O polimorfismo no receptor de dopamina D2 (DRD2) está altamente associado a esquizofrenia e também à resposta antipsicótica em pacientes com esquizofrenia. Outro exemplo de achados genéticos na esquizofrenia é o alelo HTR2C, que codifica para o receptor de serotonina 2C. Variações alélicas no HTR2C, com CYP1A2 e CYP2C19, podem promover ganho de peso, dislipidemia e DM em pacientes que tomam antipsicóticos.


Há evidências de que polimorfismos da COMT e da enzima MTHFR possam estar associados a déficits cognitivos em pacientes com psicose. Há também evidências de que o polimorfismo rs6295 (indivíduos G/G) do receptor da serotonina 1A (HTR1A) está associado à melhora na cognição na terapêutica com clozapina.


CONCLUSÕES[editar]

A decisão de usar um determinado regime de tratamento farmacológico nos transtornos mentais maiores pode encontrar desafios, devido à complexidade genética, variações do metabolismo dos fármacos e outros aspectos clínicos dos pacientes (comorbidades, outras medicações).
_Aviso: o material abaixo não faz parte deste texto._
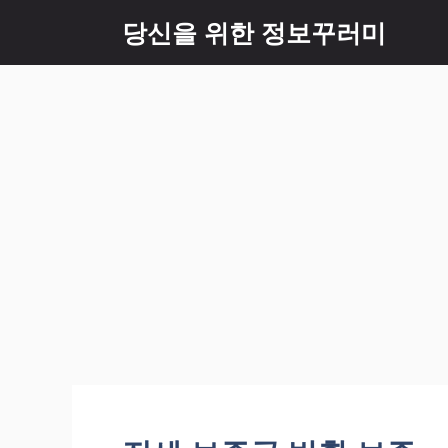
Skip
당신을 위한 정보꾸러미
to
content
Ainda, há que se considerar o poder aquisitivo do paciente, pois não somente o custo do teste pode ser elevado (R$ 1.700,00 a R$ 4.500,00), mas também o acesso às medicações também pode ser limitada.

Não obstante, a aplicabilidade dos testes farmacogenéticos pode também ser limitada, ou seja, não tendo grande auxílio na prática clínica. Muitos dos casos de suposta "refratariedade" podem estar muito mais relacionadas a boicotes no tratamento e má adesão.

Por tais motivos, não há previsão de inclusão de testes farmacogenéticos na rede pública.


REFERÊNCIAS[editar]

Brito RB. Aplicação dos testes farmacogenéticos na psiquiatria clínica. In: Associação Brasileira de Psiquiatria; Nardi AE, Silva AG, Quevedo JL, organizadores. PROPSIQ Programa de Atualização em Psiquiatria: Ciclo 8. Porto Alegre: Artmed Panamericana; 2019. p. 91–124. (Sistema de Educação Continuada a Distância, v. 4).